My timing is different than I thought it'd be, that's for sure.
Even now, I don't know that the timing is right, but I want to find out.
Even now, I don't know if it's the right step to take, but I want to start putting one small step in front of another.

Many of you know that my health remains a challenge, some days being incredibly discouraging, and on others I see signs of normal life peeking out.
Though progress is unarguably slow, some things have finally changed.
I don't have days in bed anymore. I exercise regularly. I'm part of church and small group regularly. I meet with students regularly. I take care of our little city apartment regularly.

Could I go to a job, part-time, regularly?
I think (hope) I'm getting closer.

On harder days I think I'm nuts for starting to look, and other days, it seems perfectly natural as it synchronizes with my good days and my progress-making streaks.
I'll take my time, and take heed to my body's signals.

I met with a career adviser recently and got the advice that what will be needed to find a counseling position in the job market right now is a good amount of time and persistence.
While I wait to see if and when my body will make the final stretch to stable health,
doing some job-searching each week seems perfect for this season:
The slow process of searching out buried jobs seems like it will match up nicely with the slow process of waiting for stability.

So I'm looking forward. I'm thinking forward. But I'm living in today.

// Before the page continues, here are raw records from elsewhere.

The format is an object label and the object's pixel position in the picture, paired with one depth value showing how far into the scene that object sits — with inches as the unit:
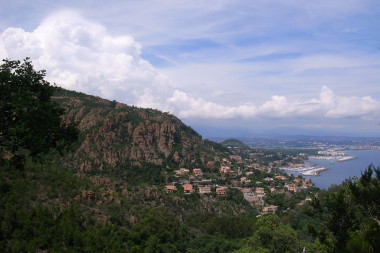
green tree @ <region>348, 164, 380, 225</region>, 438.0
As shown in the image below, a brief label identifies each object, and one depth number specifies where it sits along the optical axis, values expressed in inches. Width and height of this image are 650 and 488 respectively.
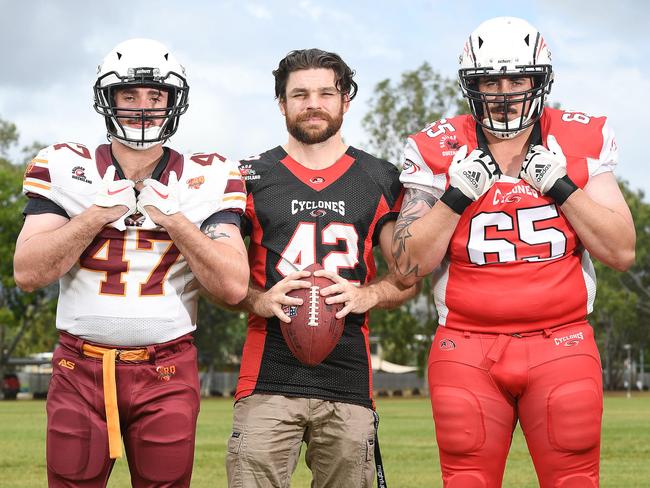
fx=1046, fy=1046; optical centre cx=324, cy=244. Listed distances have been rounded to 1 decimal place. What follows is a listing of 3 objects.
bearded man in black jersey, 202.5
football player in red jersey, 183.5
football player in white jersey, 182.1
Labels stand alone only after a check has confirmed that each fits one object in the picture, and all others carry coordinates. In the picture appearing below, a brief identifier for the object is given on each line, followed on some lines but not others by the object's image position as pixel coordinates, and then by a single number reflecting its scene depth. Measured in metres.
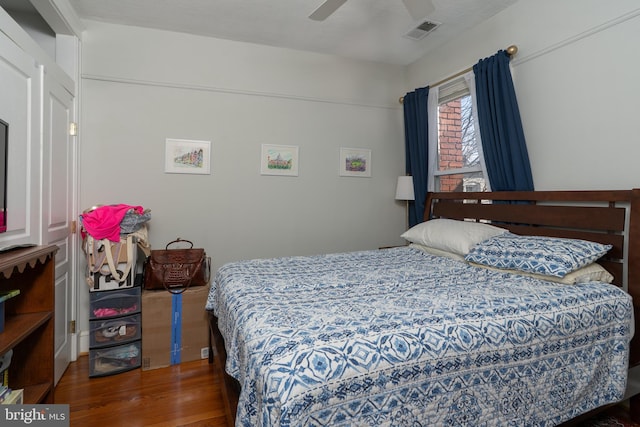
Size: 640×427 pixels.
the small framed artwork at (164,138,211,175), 2.88
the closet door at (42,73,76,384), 2.03
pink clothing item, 2.25
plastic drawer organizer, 2.27
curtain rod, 2.43
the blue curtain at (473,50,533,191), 2.42
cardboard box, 2.38
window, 2.93
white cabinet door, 1.58
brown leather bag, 2.46
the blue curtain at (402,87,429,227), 3.28
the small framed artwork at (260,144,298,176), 3.17
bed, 1.01
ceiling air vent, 2.76
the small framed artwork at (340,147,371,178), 3.46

Today looks a lot like trying to stay away from all my holiday planning enough to make myself type cover letters each week.
We'll see how that goes!
I already have a couple Christmas parties in the works for our cozy city apartment!
Cheers to the holidays and to small steps.

2 comments:

Kirra said...

Proud of you.
Praying for you.
Love you.

ilene @ muchloveilly said...

yes to small steps - and living in the every day. all of us should do that. love you, friend!